-- Work required --
Locate each line in the records that contains the word "Michel", and copy every such line.

Records: Begin

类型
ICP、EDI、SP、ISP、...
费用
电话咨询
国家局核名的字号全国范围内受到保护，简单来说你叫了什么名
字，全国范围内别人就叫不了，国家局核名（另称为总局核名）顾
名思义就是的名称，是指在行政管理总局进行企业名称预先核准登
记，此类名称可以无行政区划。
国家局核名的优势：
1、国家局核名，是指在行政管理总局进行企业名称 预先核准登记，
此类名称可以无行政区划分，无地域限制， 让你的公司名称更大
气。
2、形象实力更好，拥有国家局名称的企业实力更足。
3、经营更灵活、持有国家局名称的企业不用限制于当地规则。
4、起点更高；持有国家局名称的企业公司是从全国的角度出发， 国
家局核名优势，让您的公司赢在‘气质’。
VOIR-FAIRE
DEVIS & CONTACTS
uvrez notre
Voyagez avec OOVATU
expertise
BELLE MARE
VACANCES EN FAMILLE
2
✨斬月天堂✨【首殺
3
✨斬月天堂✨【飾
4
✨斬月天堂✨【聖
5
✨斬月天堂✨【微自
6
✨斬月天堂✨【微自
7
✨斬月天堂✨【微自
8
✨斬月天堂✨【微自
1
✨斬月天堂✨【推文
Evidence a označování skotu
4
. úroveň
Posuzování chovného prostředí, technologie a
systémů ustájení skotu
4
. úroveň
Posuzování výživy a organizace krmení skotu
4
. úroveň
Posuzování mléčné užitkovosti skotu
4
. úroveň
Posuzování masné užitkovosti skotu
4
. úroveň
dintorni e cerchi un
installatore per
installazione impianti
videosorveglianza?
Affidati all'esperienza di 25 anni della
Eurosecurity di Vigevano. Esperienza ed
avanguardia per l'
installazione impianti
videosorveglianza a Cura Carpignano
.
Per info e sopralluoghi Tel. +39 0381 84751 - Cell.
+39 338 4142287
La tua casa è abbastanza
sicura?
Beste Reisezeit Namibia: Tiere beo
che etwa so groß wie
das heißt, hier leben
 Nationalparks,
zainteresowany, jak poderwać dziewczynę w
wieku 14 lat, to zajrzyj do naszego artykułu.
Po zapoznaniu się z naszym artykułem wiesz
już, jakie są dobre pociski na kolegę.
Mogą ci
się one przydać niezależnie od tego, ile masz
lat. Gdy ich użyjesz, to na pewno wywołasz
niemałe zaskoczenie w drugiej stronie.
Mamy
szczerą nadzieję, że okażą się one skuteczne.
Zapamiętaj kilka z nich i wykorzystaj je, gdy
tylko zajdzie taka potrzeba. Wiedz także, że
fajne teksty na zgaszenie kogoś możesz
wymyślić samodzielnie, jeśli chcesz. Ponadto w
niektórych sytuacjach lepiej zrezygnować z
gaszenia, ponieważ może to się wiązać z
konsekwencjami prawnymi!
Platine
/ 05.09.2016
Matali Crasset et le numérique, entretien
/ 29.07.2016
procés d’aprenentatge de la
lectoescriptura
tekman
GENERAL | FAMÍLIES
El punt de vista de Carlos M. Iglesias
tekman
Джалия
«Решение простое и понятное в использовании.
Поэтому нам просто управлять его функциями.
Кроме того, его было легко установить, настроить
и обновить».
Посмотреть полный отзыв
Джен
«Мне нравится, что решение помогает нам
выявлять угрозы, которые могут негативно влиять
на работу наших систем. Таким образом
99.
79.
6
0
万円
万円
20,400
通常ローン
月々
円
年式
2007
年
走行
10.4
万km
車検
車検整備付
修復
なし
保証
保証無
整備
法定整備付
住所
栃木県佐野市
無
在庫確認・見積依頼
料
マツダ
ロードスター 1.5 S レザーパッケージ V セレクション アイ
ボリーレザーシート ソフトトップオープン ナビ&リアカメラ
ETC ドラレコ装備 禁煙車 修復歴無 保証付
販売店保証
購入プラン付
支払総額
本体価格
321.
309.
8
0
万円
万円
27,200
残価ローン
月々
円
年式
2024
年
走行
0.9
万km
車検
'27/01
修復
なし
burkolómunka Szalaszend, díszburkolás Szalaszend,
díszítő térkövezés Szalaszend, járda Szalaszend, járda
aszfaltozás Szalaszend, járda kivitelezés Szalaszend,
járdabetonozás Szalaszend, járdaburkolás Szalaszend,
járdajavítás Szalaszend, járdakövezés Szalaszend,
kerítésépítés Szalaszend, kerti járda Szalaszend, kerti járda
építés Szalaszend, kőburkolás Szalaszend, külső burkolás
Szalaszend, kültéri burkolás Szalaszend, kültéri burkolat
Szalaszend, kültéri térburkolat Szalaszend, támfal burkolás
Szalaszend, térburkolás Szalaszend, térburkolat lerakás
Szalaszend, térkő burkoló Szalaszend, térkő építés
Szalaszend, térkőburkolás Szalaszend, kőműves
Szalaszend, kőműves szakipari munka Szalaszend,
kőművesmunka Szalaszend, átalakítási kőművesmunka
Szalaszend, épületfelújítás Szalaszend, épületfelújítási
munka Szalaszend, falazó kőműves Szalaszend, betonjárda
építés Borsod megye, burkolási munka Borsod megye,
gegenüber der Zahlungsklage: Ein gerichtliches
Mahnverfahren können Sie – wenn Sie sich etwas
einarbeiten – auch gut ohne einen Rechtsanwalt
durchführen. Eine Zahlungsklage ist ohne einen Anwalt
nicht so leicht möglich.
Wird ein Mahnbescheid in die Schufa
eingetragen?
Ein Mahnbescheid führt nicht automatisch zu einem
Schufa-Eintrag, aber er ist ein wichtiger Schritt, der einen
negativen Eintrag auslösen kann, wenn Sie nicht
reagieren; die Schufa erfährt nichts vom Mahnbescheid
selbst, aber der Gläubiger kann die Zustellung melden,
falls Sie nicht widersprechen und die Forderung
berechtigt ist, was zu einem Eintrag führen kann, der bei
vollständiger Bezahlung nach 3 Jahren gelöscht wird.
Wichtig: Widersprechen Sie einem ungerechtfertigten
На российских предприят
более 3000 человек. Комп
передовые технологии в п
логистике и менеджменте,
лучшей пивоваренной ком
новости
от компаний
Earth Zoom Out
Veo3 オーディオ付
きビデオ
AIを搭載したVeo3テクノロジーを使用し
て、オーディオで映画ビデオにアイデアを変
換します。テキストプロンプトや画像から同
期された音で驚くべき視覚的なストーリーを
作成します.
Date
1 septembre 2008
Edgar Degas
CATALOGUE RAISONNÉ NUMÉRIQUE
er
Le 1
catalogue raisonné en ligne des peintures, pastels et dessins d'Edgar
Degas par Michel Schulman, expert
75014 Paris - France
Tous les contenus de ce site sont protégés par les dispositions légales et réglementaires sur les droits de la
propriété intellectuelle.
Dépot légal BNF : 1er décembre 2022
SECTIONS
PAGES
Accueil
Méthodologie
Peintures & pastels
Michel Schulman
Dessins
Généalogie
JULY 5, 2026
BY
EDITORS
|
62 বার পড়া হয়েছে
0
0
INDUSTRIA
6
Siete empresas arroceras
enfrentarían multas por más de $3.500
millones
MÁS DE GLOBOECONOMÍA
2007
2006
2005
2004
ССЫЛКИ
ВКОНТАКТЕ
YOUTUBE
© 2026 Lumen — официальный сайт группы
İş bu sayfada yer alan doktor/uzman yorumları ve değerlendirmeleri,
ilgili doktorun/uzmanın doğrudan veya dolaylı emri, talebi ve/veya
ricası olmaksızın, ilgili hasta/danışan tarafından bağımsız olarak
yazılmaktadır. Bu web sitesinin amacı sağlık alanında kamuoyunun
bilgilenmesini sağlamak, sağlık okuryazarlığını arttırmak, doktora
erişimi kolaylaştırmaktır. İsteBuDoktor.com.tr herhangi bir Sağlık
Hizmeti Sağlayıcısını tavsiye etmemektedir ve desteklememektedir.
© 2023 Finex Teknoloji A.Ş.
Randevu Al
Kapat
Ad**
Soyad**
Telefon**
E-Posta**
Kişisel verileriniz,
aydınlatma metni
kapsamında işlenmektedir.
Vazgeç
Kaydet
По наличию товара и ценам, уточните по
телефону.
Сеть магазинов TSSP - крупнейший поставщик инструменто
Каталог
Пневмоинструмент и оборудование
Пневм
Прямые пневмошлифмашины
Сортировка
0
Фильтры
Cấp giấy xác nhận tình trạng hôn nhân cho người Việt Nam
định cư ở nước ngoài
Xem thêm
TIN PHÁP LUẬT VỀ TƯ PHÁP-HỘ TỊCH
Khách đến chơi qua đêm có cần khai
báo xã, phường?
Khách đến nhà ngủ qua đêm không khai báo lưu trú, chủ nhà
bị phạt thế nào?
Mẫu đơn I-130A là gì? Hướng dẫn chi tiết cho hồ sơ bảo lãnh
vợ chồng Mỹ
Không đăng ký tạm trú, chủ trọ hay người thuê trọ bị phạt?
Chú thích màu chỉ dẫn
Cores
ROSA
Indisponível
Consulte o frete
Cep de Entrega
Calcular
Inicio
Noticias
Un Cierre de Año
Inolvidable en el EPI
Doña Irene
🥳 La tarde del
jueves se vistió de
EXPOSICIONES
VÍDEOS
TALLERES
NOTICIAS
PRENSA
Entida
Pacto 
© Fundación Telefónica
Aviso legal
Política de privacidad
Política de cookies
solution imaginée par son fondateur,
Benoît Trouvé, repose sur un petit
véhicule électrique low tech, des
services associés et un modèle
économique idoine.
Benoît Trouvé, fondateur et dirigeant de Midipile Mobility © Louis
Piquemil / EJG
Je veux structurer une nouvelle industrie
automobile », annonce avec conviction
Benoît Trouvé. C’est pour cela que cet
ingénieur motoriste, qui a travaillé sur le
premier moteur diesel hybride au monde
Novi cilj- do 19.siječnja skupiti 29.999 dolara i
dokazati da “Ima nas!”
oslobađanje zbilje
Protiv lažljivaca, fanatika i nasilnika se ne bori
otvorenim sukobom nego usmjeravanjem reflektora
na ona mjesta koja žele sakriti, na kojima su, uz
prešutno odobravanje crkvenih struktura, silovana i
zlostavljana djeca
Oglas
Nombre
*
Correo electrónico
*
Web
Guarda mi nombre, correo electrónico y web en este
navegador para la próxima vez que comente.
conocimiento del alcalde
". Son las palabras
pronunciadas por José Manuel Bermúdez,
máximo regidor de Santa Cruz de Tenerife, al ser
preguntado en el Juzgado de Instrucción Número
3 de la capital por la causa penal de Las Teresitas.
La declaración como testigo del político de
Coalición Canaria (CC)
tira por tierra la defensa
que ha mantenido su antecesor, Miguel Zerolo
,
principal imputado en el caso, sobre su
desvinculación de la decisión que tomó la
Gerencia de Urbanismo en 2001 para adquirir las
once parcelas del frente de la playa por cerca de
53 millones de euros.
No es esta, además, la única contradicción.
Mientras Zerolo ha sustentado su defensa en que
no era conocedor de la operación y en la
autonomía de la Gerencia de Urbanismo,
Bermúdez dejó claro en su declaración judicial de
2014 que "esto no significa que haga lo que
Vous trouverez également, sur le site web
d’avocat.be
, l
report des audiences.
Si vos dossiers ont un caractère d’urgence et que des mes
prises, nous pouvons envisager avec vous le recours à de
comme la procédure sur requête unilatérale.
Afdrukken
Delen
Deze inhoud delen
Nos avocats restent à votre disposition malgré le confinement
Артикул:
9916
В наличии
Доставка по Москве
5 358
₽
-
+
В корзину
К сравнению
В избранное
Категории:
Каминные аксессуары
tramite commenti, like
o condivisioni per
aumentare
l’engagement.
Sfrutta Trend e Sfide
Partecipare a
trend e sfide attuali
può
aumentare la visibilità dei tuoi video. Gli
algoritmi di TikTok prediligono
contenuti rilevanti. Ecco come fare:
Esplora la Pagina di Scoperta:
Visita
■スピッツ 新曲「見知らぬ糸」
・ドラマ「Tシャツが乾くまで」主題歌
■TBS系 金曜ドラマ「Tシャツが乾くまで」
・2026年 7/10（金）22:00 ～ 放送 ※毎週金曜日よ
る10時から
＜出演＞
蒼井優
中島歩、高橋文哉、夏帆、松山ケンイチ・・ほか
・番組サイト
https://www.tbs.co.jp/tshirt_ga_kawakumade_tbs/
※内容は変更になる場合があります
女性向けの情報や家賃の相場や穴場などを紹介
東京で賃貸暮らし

Records: End

-- Finished exercise --
Degas par Michel Schulman, expert
Michel Schulman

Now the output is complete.